Mas não só na ausência de condições ou equipamentos se pautam as dificuldades de um deficiente motor. Temos o caso da Caixa Geral de Depósitos e do seu pomposo elevador. Bem pensado, adequado, lindo… mas para que funcione é necessário activá-lo com uma chave que é necessário requisitar no interior.
Continuando na banca, só o Banco Internacional do Funchal é acessível a um deficiente motor. Refira-se que não por seu mérito e só graças a um pequeno passeio em torno do jardim do prédio onde este se encontra.
É neste local e no supermercado Feirão que temos as únicas caixas multibanco acessíveis. Devido ao seu acesso estar condicionado pelo horário de funcionamento do EcoMarché podemos excluir a caixa que lá se encontra. Assim somente duas caixas acessíveis num total de 7, e ainda assim com uma altura em relação ao chão que impossibilita que alguém numa cadeira de rodas possa utilizá-las.
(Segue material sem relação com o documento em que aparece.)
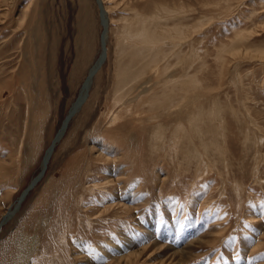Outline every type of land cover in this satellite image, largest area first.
<instances>
[{"label":"rangeland","instance_id":"rangeland-1","mask_svg":"<svg viewBox=\"0 0 264 264\" xmlns=\"http://www.w3.org/2000/svg\"><path fill=\"white\" fill-rule=\"evenodd\" d=\"M102 3L106 60L18 207L104 27L0 0V264H264V0Z\"/></svg>","mask_w":264,"mask_h":264},{"label":"bare ground","instance_id":"bare-ground-1","mask_svg":"<svg viewBox=\"0 0 264 264\" xmlns=\"http://www.w3.org/2000/svg\"><path fill=\"white\" fill-rule=\"evenodd\" d=\"M96 2H97V4H98V7H99V9H100V12H101V14H102V21H101V25H102V27H104L103 26V20L104 19H106L107 20V24L109 25V20H108V16H107V12L105 11V7L103 6V3H102V0H95ZM108 25H106V27L108 28V31H109V27H108ZM104 30H106V28L104 27ZM107 37H108V33H107ZM105 39H107V38H105ZM143 39H148V38H143ZM152 41V40H151ZM106 42V41H105ZM143 42H145V40L143 41ZM149 42H150V39H149ZM152 42H154V41H152ZM107 43V42H106ZM146 43H148V41L146 42ZM146 43H145V45H146ZM151 43V42H150ZM150 43H148V44H150ZM104 47H105V49H104V47H103V56L101 55V57H100V59L98 60V62L90 69V74H89V77H88V79L85 81V83L83 84V86H82V90H81V92H80V94H79V97L77 98V100L75 101V105H74V107L72 108V110H71V112H70V115L68 116V118H67V121L65 122V125H64V127L62 128V130H61V132L59 133V135H60V137H58V139H57V141H55L54 142V144H52L53 146L50 148V149H48V151H47V153H46V156H45V159H44V161H43V163H42V170H41V172H44V174H45V172L47 171V168H48V163H49V161H50V159H51V157H52V155H53V153H54V150H52L53 149V147H54V145L61 139V137L63 136L62 134H63V132H64V130H65V128L68 126V124L70 123V119H71V117L76 113V111L83 105V103L87 100V93H88V96H89V92H90V87H91V85H92V83H93V79H94V76H95V74H96V72L101 68V66L104 64V62H105V60H106V50H107V48H106V44L105 45H103ZM87 87L89 88V89H87ZM44 176V175H43ZM42 176V177H43ZM38 178V177H37ZM35 179L34 181H33V183H32V185H31V187H30V189L32 190V188H34L35 187V185L39 182V180L38 179ZM38 180V181H37ZM40 180H41V178H40ZM30 190V191H31ZM29 191V192H30ZM28 192V193H29ZM28 193H24L23 195H22V198L20 199V201H19V205H18V207L20 206V204H21V202H23L24 200H25V198H26V196L28 195ZM16 210H18V209H16ZM8 220V218H5L4 220H3V223L0 225V232H1V227H2V225L6 222Z\"/></svg>","mask_w":264,"mask_h":264},{"label":"water","instance_id":"water-1","mask_svg":"<svg viewBox=\"0 0 264 264\" xmlns=\"http://www.w3.org/2000/svg\"><path fill=\"white\" fill-rule=\"evenodd\" d=\"M103 26L106 28V30H104V33H103V35H102V38H101V40H102V43H103V45H105L106 44V39L105 38H107V33H108V28L106 27V25H108L107 24V20L106 19H104L103 20ZM104 47V46H103ZM104 49H105V47H104ZM103 56V55H102ZM102 58V57H101ZM87 89H89L88 87H87ZM87 97H88V93H87ZM67 120V119H66ZM57 139H58V136H57ZM57 139H56V141H57ZM53 150V149H52ZM44 175V172H41L40 174H39V176H38V180H40V178H42V176ZM37 180V181H38ZM33 183V182H32ZM31 189L30 188H28L27 189V191L25 192V193H28L29 191H30Z\"/></svg>","mask_w":264,"mask_h":264}]
</instances>
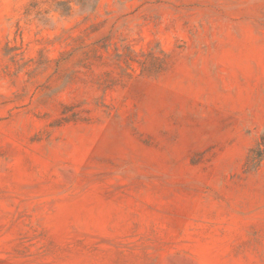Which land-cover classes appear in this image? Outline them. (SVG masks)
Segmentation results:
<instances>
[{"label": "rangeland", "instance_id": "1", "mask_svg": "<svg viewBox=\"0 0 264 264\" xmlns=\"http://www.w3.org/2000/svg\"><path fill=\"white\" fill-rule=\"evenodd\" d=\"M0 264H264V0H0Z\"/></svg>", "mask_w": 264, "mask_h": 264}]
</instances>
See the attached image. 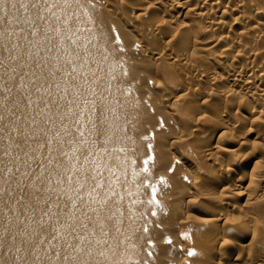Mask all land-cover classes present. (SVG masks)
I'll use <instances>...</instances> for the list:
<instances>
[{"label": "bare ground", "instance_id": "6f19581e", "mask_svg": "<svg viewBox=\"0 0 264 264\" xmlns=\"http://www.w3.org/2000/svg\"><path fill=\"white\" fill-rule=\"evenodd\" d=\"M0 264H264V0H0Z\"/></svg>", "mask_w": 264, "mask_h": 264}, {"label": "snow or ice", "instance_id": "6c2138e0", "mask_svg": "<svg viewBox=\"0 0 264 264\" xmlns=\"http://www.w3.org/2000/svg\"><path fill=\"white\" fill-rule=\"evenodd\" d=\"M41 147H43V145H41ZM49 183H51V180L48 181ZM43 226V225H42Z\"/></svg>", "mask_w": 264, "mask_h": 264}]
</instances>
Mas não se queda por aqui este triste rosário. Câmara Municipal, Estação dos CTT, serviço local de Segurança Social, Escolas, uma das duas farmácias da Sede de Concelho, Estação Ferroviária, Juntas de Freguesia e muitos, muitos outros. Todos edifícios sem possibilidade de acesso a deficientes motores. Juntamos ainda passeios subdimensionados, alguns devido a estacionamentos invasivos, ausência de parques de estacionamento adequados, mobiliário urbano desajustado, ausência de passadeiras…
E não só os deficientes motores encontram dificuldades. No caso dos deficientes visuais a falta de sinalética e adequação às necessidades especiais é quase total.
É por certo imenso o rol de normas a aplicar, mas desta vez tem-se 10 anos para o fazer. É de esperar que não seja necessária nova legislação com novos prazos e com tudo a começar outra vez do nada.